My mom was raised on a small farm in Clearfield, Pennsylvania, the second oldest of six children. Growing up during the depression meant the entire family needed to work the farm to help make ends meet. When she was 10 years old, her family sold the farm and moved into town. Her dad got a job working for a hardware store delivering lumber, while the kids continued their schooling. Mom told us what a treat is was to go to a school that had individual grades, rather than the one room schoolhouse she had been attending. A couple years later, the 1936 flood ravaged central Pennsylvania and their house was flooded so badly that the sofa floating in the water left marks on the ceiling where it had been rubbing back and forth. These hard times and situations had an indelible influence on her for the rest of her life.
Teen/Young Adult Years:
Mom continued her education and graduated from high school in 1942. During that time, she helped her family repair the damaged house and spent time with other kids who would become her life-long friends. Following high school, she started working for the Keystone Milk Company to save a little money to enter nursing school, following in the footsteps of her sister. Mom said she dipped so much ice cream she would often dream about the cones. Not loving that job, she began working as a store clerk at the hardware store where her dad worked. Soon the rumblings of war became a reality and the nation banded together to support the World War II effort. Her upbringing of "doing what needed to get done" surfaced and she put plans of nursing school on hold – never to fulfill that ambition.
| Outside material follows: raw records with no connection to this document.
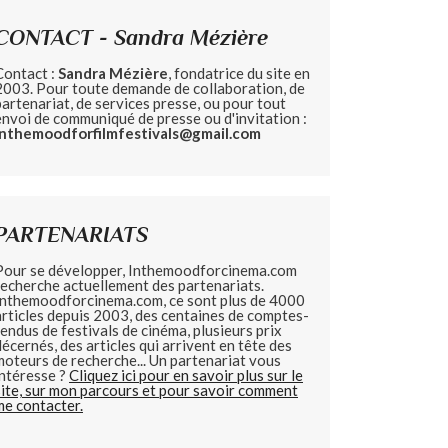
CONTACT - Sandra Mézière
Contact :
Sandra Mézière
, fondatrice du site en
2003. Pour toute demande de collaboration, de
partenariat, de services presse, ou pour tout
envoi de communiqué de presse ou d'invitation :
inthemoodforfilmfestivals@gmail.com
PARTENARIATS
Pour se développer, Inthemoodforcinema.com
recherche actuellement des partenariats.
Inthemoodforcinema.com, ce sont plus de 4000
articles depuis 2003, des centaines de comptes-
rendus de festivals de cinéma, plusieurs prix
décernés, des articles qui arrivent en tête des
moteurs de recherche... Un partenariat vous
intéresse ?
Cliquez ici pour en savoir plus sur le
site, sur mon parcours et pour savoir comment
me contacter.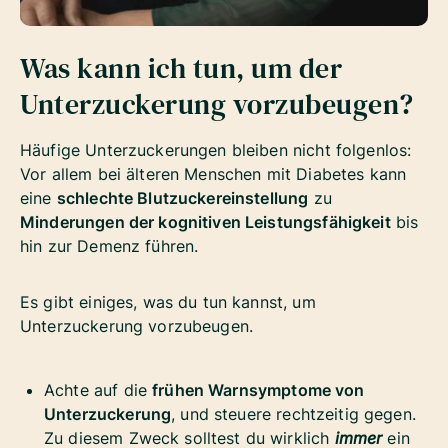
Was kann ich tun, um der
Unterzuckerung vorzubeugen?
Häufige Unterzuckerungen bleiben nicht folgenlos:
Vor allem bei älteren Menschen mit Diabetes kann
eine
schlechte Blutzuckereinstellung
zu
Minderungen der kognitiven Leistungsfähigkeit
bis
hin zur Demenz führen.
Es gibt einiges, was du tun kannst, um
Unterzuckerung vorzubeugen.
Achte auf die
frühen Warnsymptome von
Unterzuckerung
, und steuere rechtzeitig gegen.
Zu diesem Zweck solltest du wirklich
immer
ein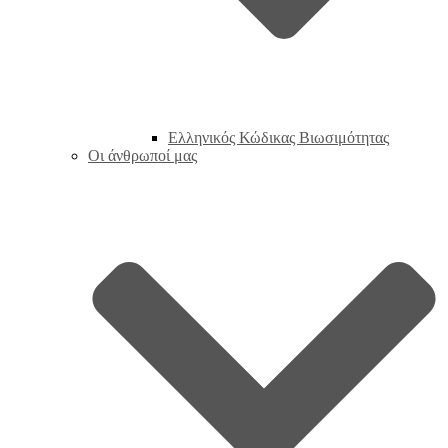
Ελληνικός Κώδικας Βιωσιμότητας
Οι άνθρωποί μας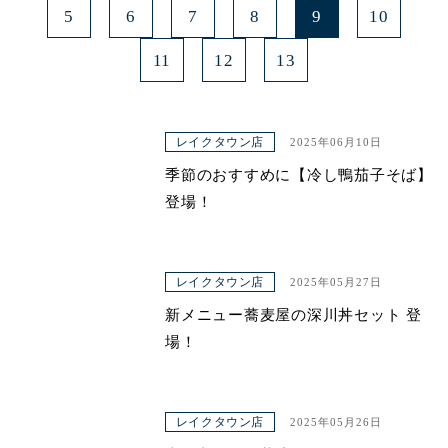
5
6
7
8
9
10
11
12
13
レイクタウン店
2025年06月10日
季節のおすすめに【冷し鴨茄子そば】
登場！
レイクタウン店
2025年05月27日
新メニュー蕎麦屋の深川丼セット 登
場！
レイクタウン店
2025年05月26日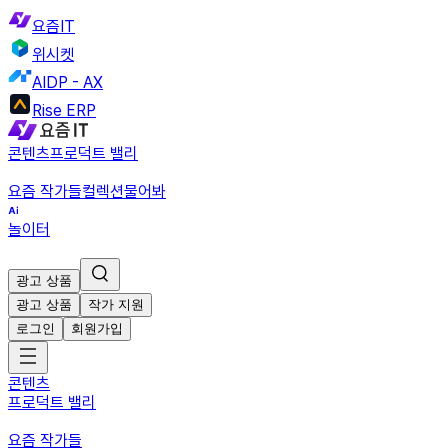
요즘IT
위시켓
AIDP - AX
Rise ERP
콘텐츠
프로덕트 밸리
요즘 작가들
컬렉션
물어봐
놀이터
광고 상품
광고 상품
작가 지원
로그인
회원가입
콘텐츠
프로덕트 밸리
요즘 작가들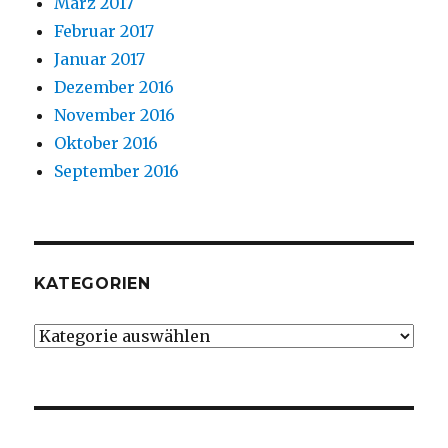
März 2017
Februar 2017
Januar 2017
Dezember 2016
November 2016
Oktober 2016
September 2016
KATEGORIEN
Kategorien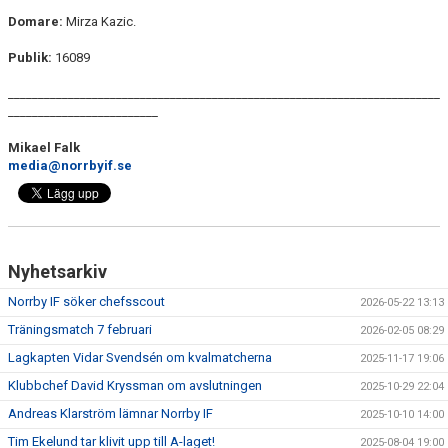
Domare:
Mirza Kazic.
Publik:
16089
________________________________________________________________________
_________________________
Mikael Falk
media@norrbyif.se
Nyhetsarkiv
Norrby IF söker chefsscout
2026-05-22 13:13
Träningsmatch 7 februari
2026-02-05 08:29
Lagkapten Vidar Svendsén om kvalmatcherna
2025-11-17 19:06
Klubbchef David Kryssman om avslutningen
2025-10-29 22:04
Andreas Klarström lämnar Norrby IF
2025-10-10 14:00
Tim Ekelund tar klivit upp till A-laget!
2025-08-04 19:00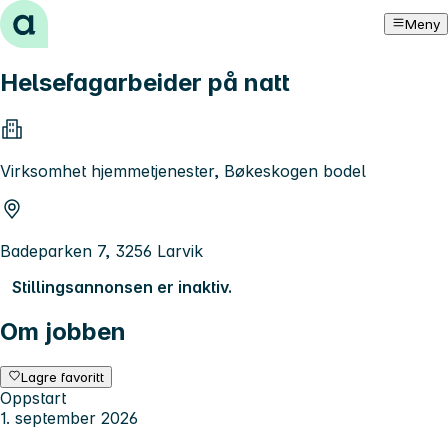
Hopp til innhold
Meny
Helsefagarbeider på natt
Virksomhet hjemmetjenester, Bøkeskogen bodel
Badeparken 7, 3256 Larvik
Stillingsannonsen er inaktiv.
Om jobben
Lagre favoritt
Oppstart
1. september 2026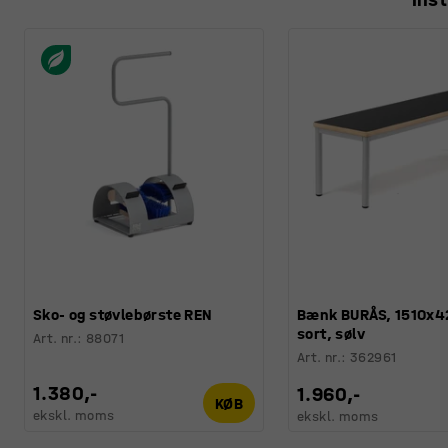
Sko- og støvlebørste REN
Bænk BURÅS, 1510x
sort, sølv
Art. nr.
:
88071
Art. nr.
:
362961
1.380,-
1.960,-
KØB
ekskl. moms
ekskl. moms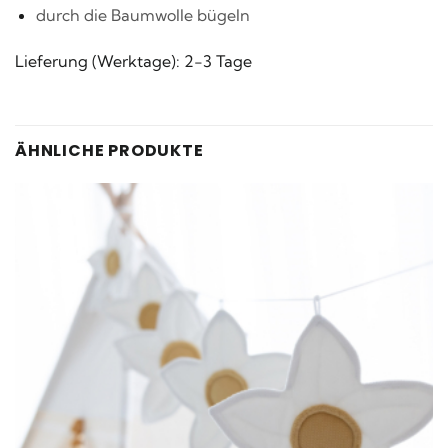
durch die Baumwolle bügeln
Lieferung (Werktage): 2-3 Tage
ÄHNLICHE PRODUKTE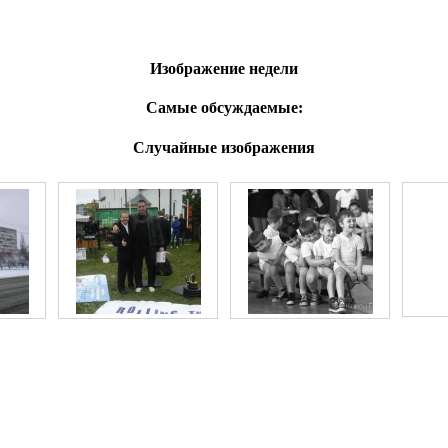
Изображение недели
Самые обсуждаемые:
Случайные изображения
As her brothers went off to serve in the Army Air Corp, my mom found a way to support the war at home. She went to work at the A&M Electronics factory manufacturing electron vacuum tubes that would be used in military aircraft and ships. It begs the question, "Would we/could we have won that war without the help of the women and men who supported that war effort here on the home front?" My mom and her friends served our country and did it damned well!
Following the war, mom found the love of her life, my dad Bill. He was a heavy equipment operator in the open-pit coal mining business. He too was raised on a farm in the little hamlet of Frenchville, Pennsylvania. They married in 1946, bought a house and settled down to raise a family. Two years later, they brought a son into the world.
Family was very important to my mom. Family events always centered around aunts and uncles, and a few close friends. She enjoyed motor coach tours that included Washington DC and New York City. Mom and dad joined me and my family on vacation trips to California, Colorado, Toronto and more. The area that impressed her most was when she visited the Grand Teton and Yellowstone National Parks. When she saw the Grand Tetons, I will never forget her saying, "That's the most beautiful thing I've ever seen."
Mom worked as the produce manager at a local grocery market and was an active member of St Francis of Assisi Catholic Church. She also served as the Lawrence Township Inspector of Elections for over 12 years and as president of the Seniors’ Lunch Club of the Clearfield County Area Agency on Aging. Grandchildren were mom's "special something"! She absolutely LOVED her grandkids and simply could not get enough of them. She and dad would visit us at every opportunity to enjoy them. And then there were great-grandchildren who warmed her heart even more.
Mom lost dad in 1997 and invested her time in Pennsylvania with friends and would travel to visit us often. In 2010 Mom relocated to Rochester to be near her family. She lived independently until recently and was a member of St. Lawrence Catholic Church as well as an active member of the Town of Greece Community and Senior Center’s exercise classes. I would talk with her every day to see how her day was and what was next on her agenda. Mom loved her family deeply. She was a resilient person that always accepted what life brought her way. At the end of every telephone call or visit she would say, "I love each and every one of you very, very much." That was my mom. We will miss her dearly.